Objetivo do exercício - Repita sem alterações o trecho do excerto sobre a crise europeia que vai de "Três quartos do" até "sobre a Europa.".

Excerto fornecido -
»»
Os instrumentos económicos existem mas a opinião política dominante
proíbe o fim da crise. Paul Krugman, Prémio Nobel da Economia, apela ao
fim dessa corrente austeritária, sacrificial e assassina de empregos.
Nestes últimos três anos caiu-nos uma depressão em cima da cabeça, e o
que fizemos? Procurámos culpados. O “viver acima das nossas
possibilidades” e “os malefícios do endividamento” são duas cantigas
populares dos últimos anos. E, no entanto, antes de a crise ter
rebentado na América e de se ter propagado à Europa, o nível de
endividamento de alguns dos países do sul da Europa, como Portugal e
Espanha, tinha vindo a reduzir-se. Os gráficos estão lá e mostram que
sim (como mostram que o gigante alemão também está fortemente
endividado). Mas porque é que as pessoas não querem acreditar nisto? Nem
sequer apreender o facto de terem sido “praticamente todos os
principais governos” que, “nos terríveis meses que se seguiram à queda
do banco de investimento Lehman Brothers, concordaram em que o súbito
colapso das despesas do sector privado teria de ser contrabalançado e
viraram-se então para uma política orçamental e monetária expansionista
num esforço para limitar os danos”? A Comissão Europeia e a Alemanha
estavam “lá”. E, de repente, tudo mudou.
Uma das maiores dificuldades de lidar com esta crise é, em primeiro
lugar, o facto natural de tanto o cidadão comum como Jesus Cristo não
perceberem nada de finanças, a menos quando lhe vão ao seu próprio bolso
(ou perde o emprego). A outra é o poder da narrativa do “vivemos acima
das nossas possibilidades”, aquilo a que Krugman chama a “narrativa
distorcida” europeia , “um relato falso sobre as causas da crise que
impede verdadeiras soluções e conduz de facto a medidas políticas que só
pioram a situação”. Krugman ataca “uma narrativa absolutamente errada”,
consciente de que “as pessoas que apregoam esta doutrina estão tão
relutantes como a direita americana em ouvir a evidência do contrário”.
Três quartos do livro-manifesto “Acabem com esta crise já” é dedicado
aos Estados Unidos, pátria de Krugman. Mas tendo em conta o nosso
“interesse nacional”, centremo-nos no que diz sobre a Europa.
Krugman refuta a explicação popular e maioritária sobre a situação
actual na Europa – países sob tutela de troika e pedidos de resgate à
média de dois por ano. “Eis, então, a Grande Ilusão da Europa: é a
crença de que a crise da Europa foi essencialmente causada pela
irresponsabilidade orçamental. Diz essa história que os países europeus
incorreram em excessivos défices orçamentais e se endividaram demasiado –
e o mais importante é impor regras que evitem que isto volte a
acontecer”.
««
Parte de um ficheiro de dados -
»»
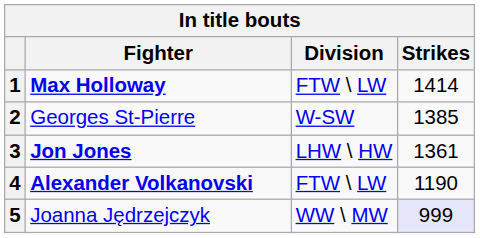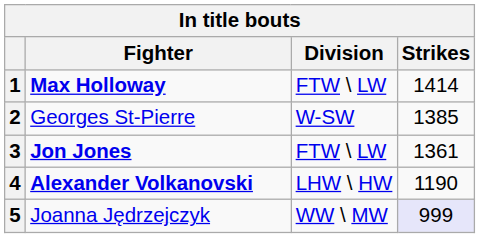3 | Division: LHW \ HW -> FTW \ LW
4 | Division: FTW \ LW -> LHW \ HW
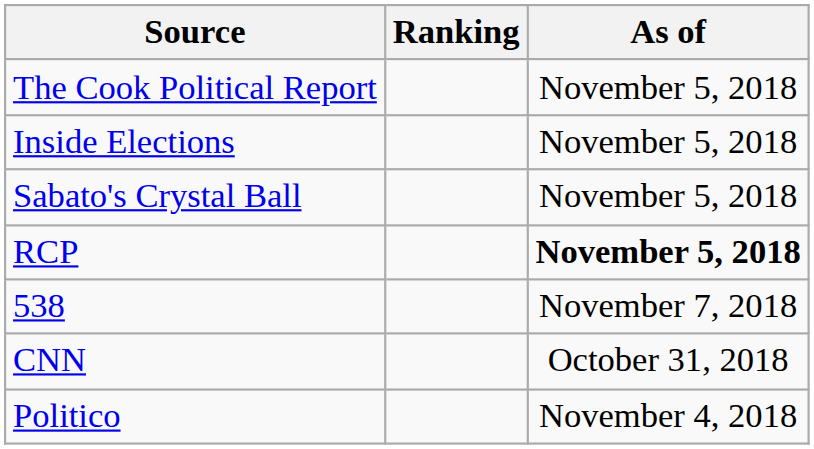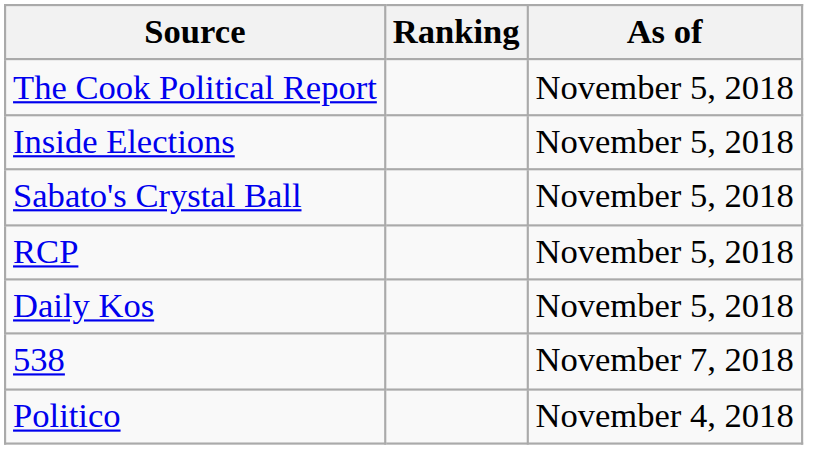RCP | As of: bold -> normal
+ row: Daily Kos | November 5, 2018
- row: CNN | October 31, 2018
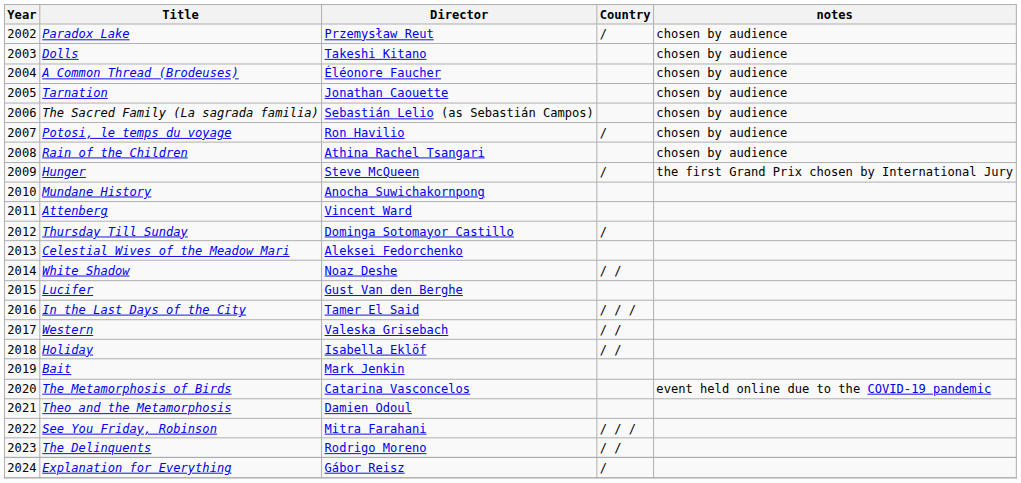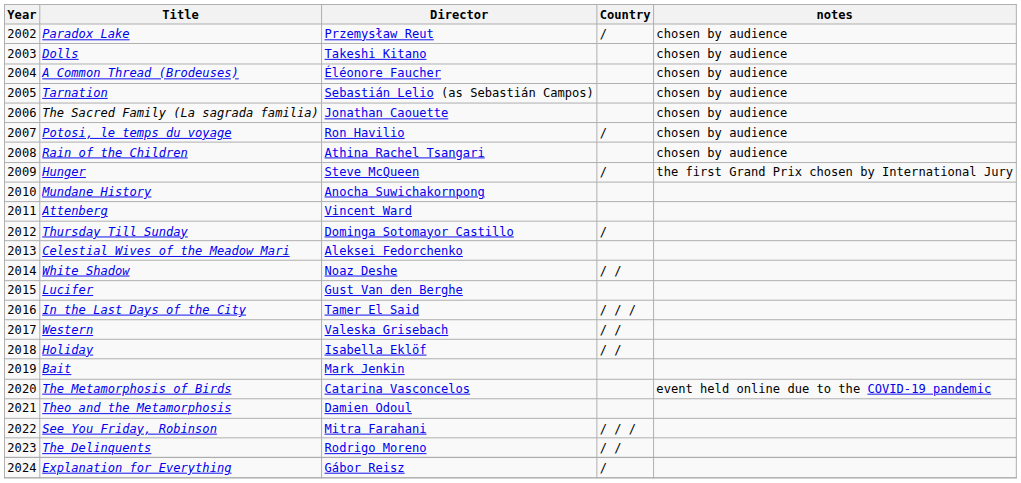Tarnation | Director: Jonathan Caouette -> Sebastián Lelio (as Sebastián Campos)
The Sacred Family (La sagrada familia) | Director: Sebastián Lelio (as Sebastián Campos) -> Jonathan Caouette
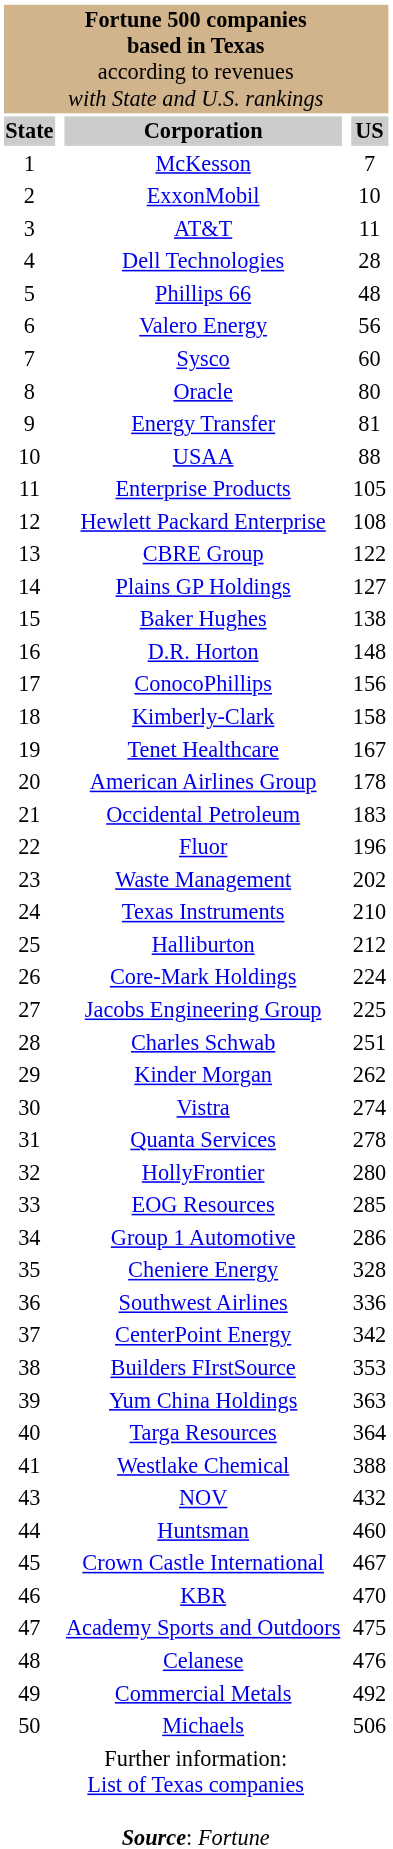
««
Resultado da tarefa -
Três quartos do livro-manifesto “Acabem com esta crise já” é dedicado
aos Estados Unidos, pátria de Krugman. Mas tendo em conta o nosso
“interesse nacional”, centremo-nos no que diz sobre a Europa.